Its a cross between a silver and Red!

:beer:


----------



## R Buker (Oct 29, 2005)

Actually, a cross fox is simply a color phase of a red fox that is called that because of a dark strip running down it's back and over it's shoulders forms the shape of a cross.

Red foxes and silver foxes are simply color phases of the same animal as well. In fact, reds, silvers and cross foxes can all happen in the same litter.

Cross foxes aren't crossed with anything.


----------



## harvy (Jan 20, 2006)

O.K. now i'm really confused. It does and it does not bred with anything? Wow, talk about a misnomor. Who's on first?


----------



## R Buker (Oct 29, 2005)

It does breed just fine. It breeds with other red foxes no matter if they are red, silver or cross.

All I'm saying is that they are all the same beast and are simply color phases.

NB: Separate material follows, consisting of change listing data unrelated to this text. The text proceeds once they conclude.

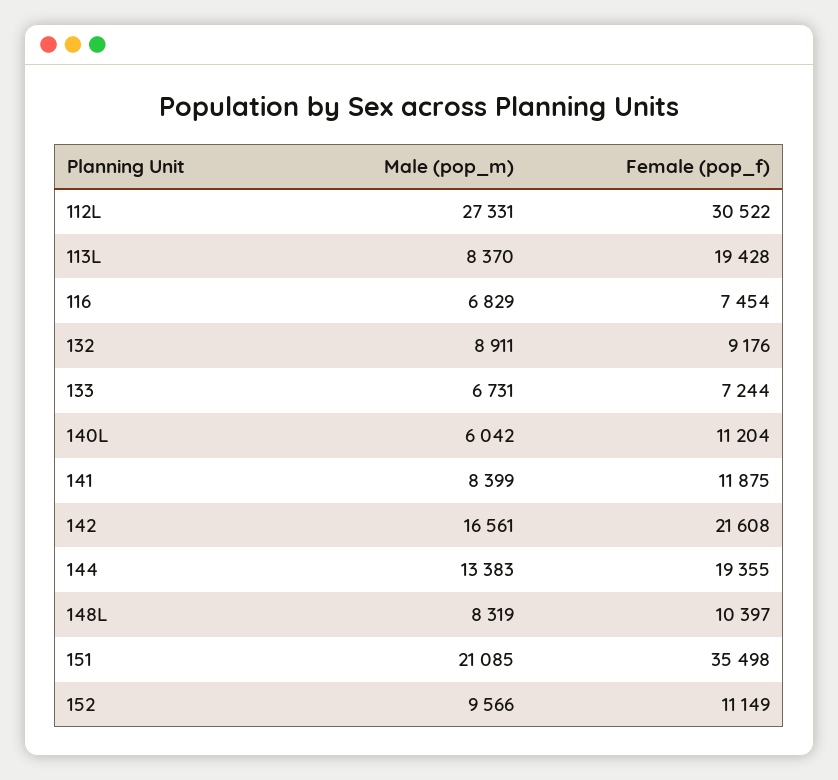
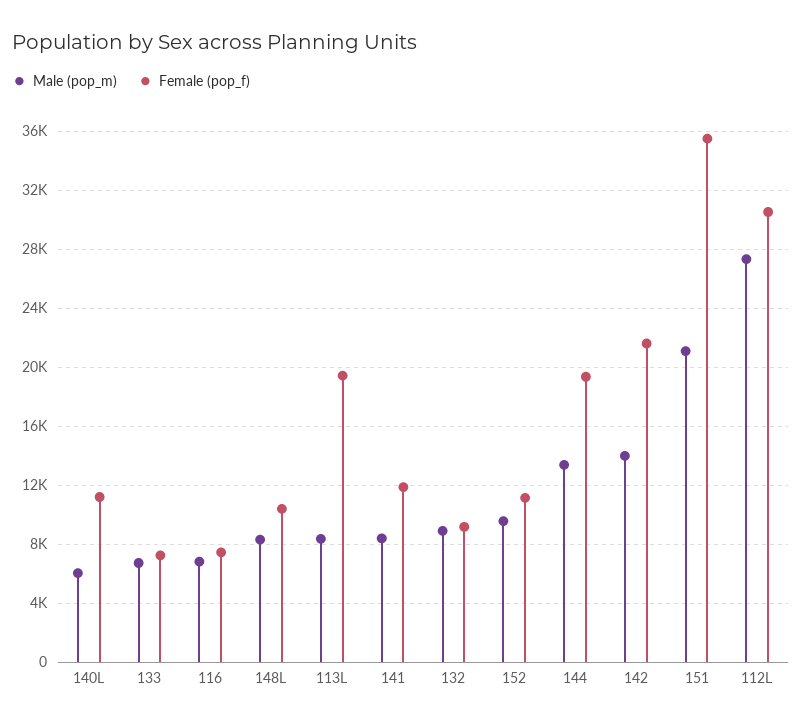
  {
    "Male (pop_m)": {
      "112L": 27331,
      "113L": 8370,
      "116": 6829,
      "132": 8911,
      "133": 6731,
      "140L": 6042,
      "141": 8399,
-     "142": 16561,
+     "142": 14000,
      "144": 13383,
      "148L": 8319,
      "151": 21085,
      "152": 9566
    },
    "Female (pop_f)": {
      "112L": 30522,
      "113L": 19428,
      "116": 7454,
      "132": 9176,
      "133": 7244,
      "140L": 11204,
      "141": 11875,
      "142": 21608,
      "144": 19355,
      "148L": 10397,
      "151": 35498,
      "152": 11149
    }
  }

Kind of like how you could have a blonde kid, a red head kid and a brunette kid.


----------



## price403 (Jan 3, 2006)

R Buker is right. They are just a color phase of a red fox, Just like cinnamon and blonde are color phases of black bears. They are rare and worth more than reds or greys. Not too many of them below the PA/NY border.


----------



## harvy (Jan 20, 2006)

OK, that makes sense. The name "cross" leads one to think that it cross bred with another animal. Thanks for the info, thats what makes this sight so great, the information and knowledge of other hunters. Thanks again, Harvy.


----------



## buckseye (Dec 8, 2003)

http://www.ejphoto.com/cross_fox_page.htm

http://www.webshots.com/g/25/36896-sh/40225.html

here's a cross fox, not quite the same but is a color variation of the red fox.


----------



## adokken (Jan 28, 2003)

The cross and silver are more common in the far north, And rare here in North Dakota, In my fur buying days out of hundreds of red fox only bought two cross fox color phase. Wish I would of had one tanned and kept it.


----------



## wisconsingoosehunter (Feb 13, 2006)

R Buker said:


> Kind of like how you could have a blonde kid, a red head kid and a brunette kid.


I have all three!!! (Three girls, from the same mom, of course!)


----------



## price403 (Jan 3, 2006)

Buckseye, thanks for the links. Those are some good pics. Not quite the same as the cross foxes I've seen, but pretty close.


----------